When Katy got sick, I was faced with a choice: I could tether myself to her bedside, waiting for her to feel better and meanwhile roiling with resentment that life was passing me by, or I could try to balance caretaking with my own needs for independence. But that meant venturing out on my own, without Katy as my constant cheerleader and companion. It was a prospect that filled me with dread. If you’ve read about the episode with the Christmas tree, then you know the pitfalls I faced trying to disentangle my own desires. I was hyper sensitive to any hint of disapproval, always eager to believe that family responsibilities were too demanding for me to follow my dreams or that I probably wasn’t good enough or strong enough to try.

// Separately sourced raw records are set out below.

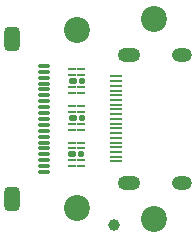
<source format=gbr>
%TF.GenerationSoftware,KiCad,Pcbnew,8.99.0-344-gfbc433deaa*%
%TF.CreationDate,2024-04-11T03:20:37-04:00*%
%TF.ProjectId,typeC,74797065-432e-46b6-9963-61645f706362,rev?*%
%TF.SameCoordinates,Original*%
%TF.FileFunction,Soldermask,Top*%
%TF.FilePolarity,Negative*%
%FSLAX46Y46*%
G04 Gerber Fmt 4.6, Leading zero omitted, Abs format (unit mm)*
G04 Created by KiCad (PCBNEW 8.99.0-344-gfbc433deaa) date 2024-04-11 03:20:37*
%MOMM*%
%LPD*%
G01*
G04 APERTURE LIST*
G04 Aperture macros list*
%AMRoundRect*
0 Rectangle with rounded corners*
0 $1 Rounding radius*
0 $2 $3 $4 $5 $6 $7 $8 $9 X,Y pos of 4 corners*
0 Add a 4 corners polygon primitive as box body*
4,1,4,$2,$3,$4,$5,$6,$7,$8,$9,$2,$3,0*
0 Add four circle primitives for the rounded corners*
1,1,$1+$1,$2,$3*
1,1,$1+$1,$4,$5*
1,1,$1+$1,$6,$7*
1,1,$1+$1,$8,$9*
0 Add four rect primitives between the rounded corners*
20,1,$1+$1,$2,$3,$4,$5,0*
20,1,$1+$1,$4,$5,$6,$7,0*
20,1,$1+$1,$6,$7,$8,$9,0*
20,1,$1+$1,$8,$9,$2,$3,0*%
G04 Aperture macros list end*
%ADD10O,1.700000X1.200000*%
%ADD11O,1.900000X1.200000*%
%ADD12RoundRect,0.092000X0.408000X-0.023000X0.408000X0.023000X-0.408000X0.023000X-0.408000X-0.023000X0*%
%ADD13C,2.200000*%
%ADD14RoundRect,0.062500X-0.250000X0.062500X-0.250000X-0.062500X0.250000X-0.062500X0.250000X0.062500X0*%
%ADD15RoundRect,0.112500X-0.237500X0.112500X-0.237500X-0.112500X0.237500X-0.112500X0.237500X0.112500X0*%
%ADD16RoundRect,0.112500X-0.175000X0.112500X-0.175000X-0.112500X0.175000X-0.112500X0.175000X0.112500X0*%
%ADD17RoundRect,0.075000X-0.425000X0.075000X-0.425000X-0.075000X0.425000X-0.075000X0.425000X0.075000X0*%
%ADD18RoundRect,0.325000X-0.325000X-0.675000X0.325000X-0.675000X0.325000X0.675000X-0.325000X0.675000X0*%
%ADD19C,1.000000*%
G04 APERTURE END LIST*
D10*
%TO.C,J3*%
X179150000Y-92570000D03*
X179150000Y-103430000D03*
D11*
X174650000Y-92570000D03*
X174650000Y-103430000D03*
D12*
X173600000Y-101600000D03*
X173600000Y-101200000D03*
X173600000Y-100800000D03*
X173600000Y-100400000D03*
X173600000Y-100000000D03*
X173600000Y-99600000D03*
X173600000Y-99200000D03*
X173600000Y-98800000D03*
X173600000Y-98400000D03*
X173600000Y-98000000D03*
X173600000Y-97600000D03*
X173600000Y-97200000D03*
X173600000Y-96800000D03*
X173600000Y-96400000D03*
X173600000Y-96000000D03*
X173600000Y-95600000D03*
X173600000Y-95200000D03*
X173600000Y-94800000D03*
X173600000Y-94400000D03*
%TD*%
D13*
%TO.C,REF\u002A\u002A*%
X176750000Y-106500000D03*
%TD*%
%TO.C,REF\u002A\u002A*%
X176750000Y-89500000D03*
%TD*%
%TO.C,REF\u002A\u002A*%
X170250000Y-90500000D03*
%TD*%
%TO.C,REF\u002A\u002A*%
X170250000Y-105500000D03*
%TD*%
D14*
%TO.C,U3*%
X169850000Y-100000000D03*
X169850000Y-100500000D03*
D15*
X169887500Y-101000000D03*
D14*
X169850000Y-101500000D03*
X169850000Y-102000000D03*
X170625000Y-102000000D03*
X170625000Y-101500000D03*
D16*
X170650000Y-101000000D03*
D14*
X170625000Y-100500000D03*
X170625000Y-100000000D03*
%TD*%
%TO.C,U2*%
X169875000Y-96900000D03*
X169875000Y-97400000D03*
D15*
X169912500Y-97900000D03*
D14*
X169875000Y-98400000D03*
X169875000Y-98900000D03*
X170650000Y-98900000D03*
X170650000Y-98400000D03*
D16*
X170675000Y-97900000D03*
D14*
X170650000Y-97400000D03*
X170650000Y-96900000D03*
%TD*%
%TO.C,U1*%
X169862500Y-93800000D03*
X169862500Y-94300000D03*
D15*
X169900000Y-94800000D03*
D14*
X169862500Y-95300000D03*
X169862500Y-95800000D03*
X170637500Y-95800000D03*
X170637500Y-95300000D03*
D16*
X170662500Y-94800000D03*
D14*
X170637500Y-94300000D03*
X170637500Y-93800000D03*
%TD*%
D17*
%TO.C,J2*%
X167500000Y-93500000D03*
X167500000Y-94000000D03*
X167500000Y-94500000D03*
X167500000Y-95000000D03*
X167500000Y-95500000D03*
X167500000Y-96000000D03*
X167500000Y-96500000D03*
X167500000Y-97000000D03*
X167500000Y-97500000D03*
X167500000Y-98000000D03*
X167500000Y-98500000D03*
X167500000Y-99000000D03*
X167500000Y-99500000D03*
X167500000Y-100000000D03*
X167500000Y-100500000D03*
X167500000Y-101000000D03*
X167500000Y-101500000D03*
X167500000Y-102000000D03*
X167500000Y-102500000D03*
D18*
X164800000Y-91200000D03*
X164800000Y-104800000D03*
%TD*%
D19*
%TO.C,HPD1*%
X173438318Y-106991566D03*
%TD*%
M02*

</source>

I’ve been thinking about all this after watching Aziz Ansari’s Master of None, which I enjoyed immensely—until the last two episodes. As a queer person, I don’t have a lot of patience for straight people bemoaning how trapped they feel by heteronormative timetables of career, marriage, parenting and death. Oh, what’s that? You feel like you’ll be stigmatized if you don’t follow the script? Join the club. (Did you notice that Dev’s lesbian friend, Denise, basically dropped out of the last two episodes? I think it’s because the presence of a queer character would have undermined the whole pretense that there’s only one way to do committed relationships.)
I know that being in a relationship is not for everyone, but I’m also skeptical of the idea that marriage equals death. There’s a strain of misogyny in that tired old tune about suffocating domesticity. I’m more interested in thinking about a relationship as a creative crucible. Learning to balance my needs and desires with the needs and desires of another person has forced me to define my dreams and to become purposeful about pursuing them.
Katy’s in the next room now, working on the 5′ x 5′ painting that has consumed her imagination for the last two weeks. The white lights on the Christmas tree lend an iridescent glow to the layers of paint that she builds up and then scrapes down to begin again. I’m inspired by the depth of her concentration and her willingness to try something new. In a little while, I’ll read this blog post to her, and she’ll tell me about her latest experiments in color and form. I’m glad the circle of light is wide enough to hold us when we’re separate and to warm us when we come back together.